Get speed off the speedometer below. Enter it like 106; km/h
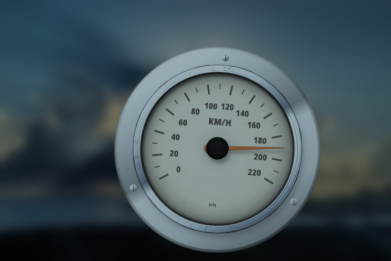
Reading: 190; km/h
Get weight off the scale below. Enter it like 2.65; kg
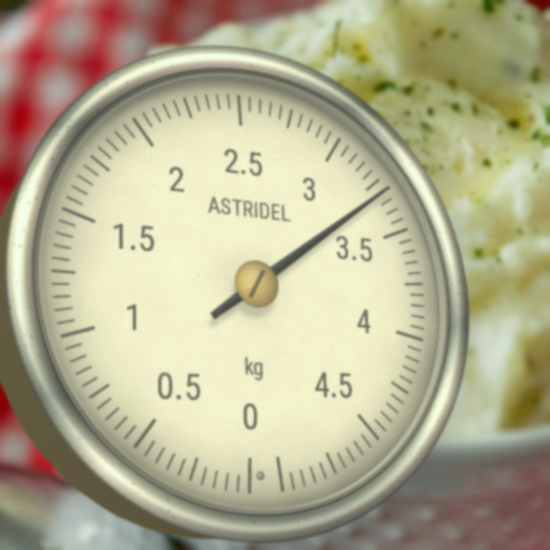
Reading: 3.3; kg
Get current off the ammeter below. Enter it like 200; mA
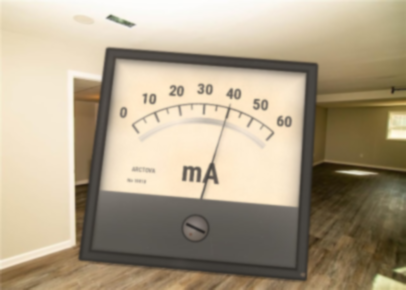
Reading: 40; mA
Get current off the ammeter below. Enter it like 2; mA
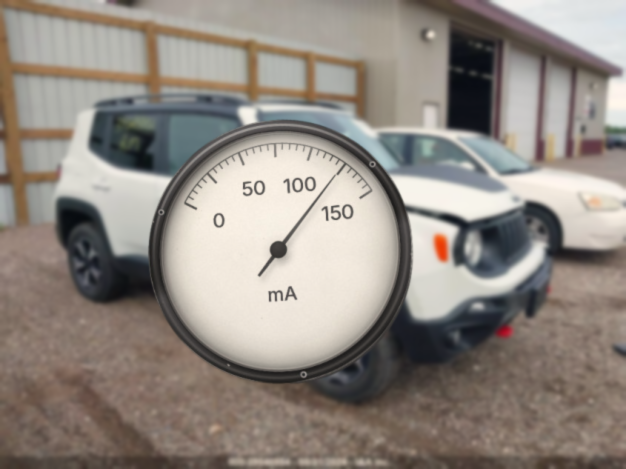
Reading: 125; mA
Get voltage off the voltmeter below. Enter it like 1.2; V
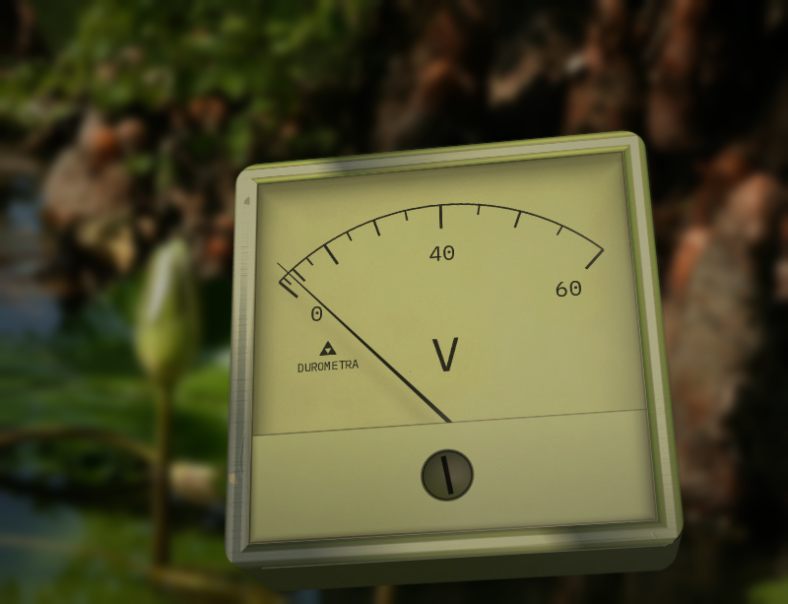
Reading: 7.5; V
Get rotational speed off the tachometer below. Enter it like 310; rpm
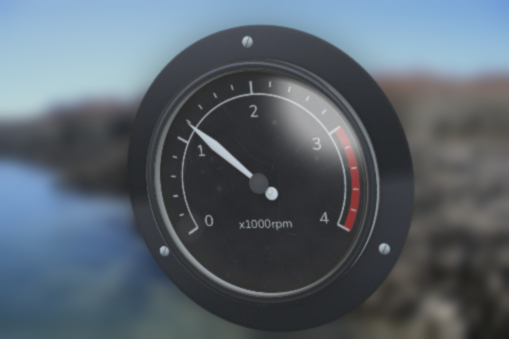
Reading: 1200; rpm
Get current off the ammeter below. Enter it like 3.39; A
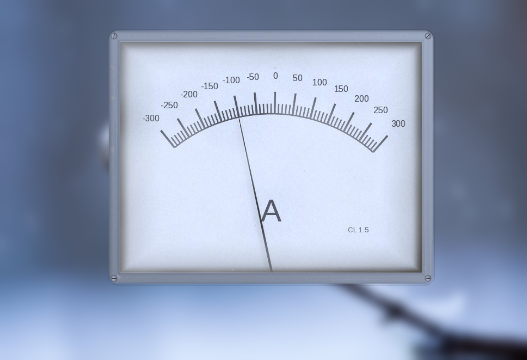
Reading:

### Task details
Can you turn every line of the records above into a numbered list, skipping blank lines and leaving out the pictures?

### Response below
1. Get speed off the speedometer below. Enter it like 106; km/h
2. Reading: 190; km/h
3. Get weight off the scale below. Enter it like 2.65; kg
4. Reading: 3.3; kg
5. Get current off the ammeter below. Enter it like 200; mA
6. Reading: 40; mA
7. Get current off the ammeter below. Enter it like 2; mA
8. Reading: 125; mA
9. Get voltage off the voltmeter below. Enter it like 1.2; V
10. Reading: 7.5; V
11. Get rotational speed off the tachometer below. Enter it like 310; rpm
12. Reading: 1200; rpm
13. Get current off the ammeter below. Enter it like 3.39; A
14. Reading:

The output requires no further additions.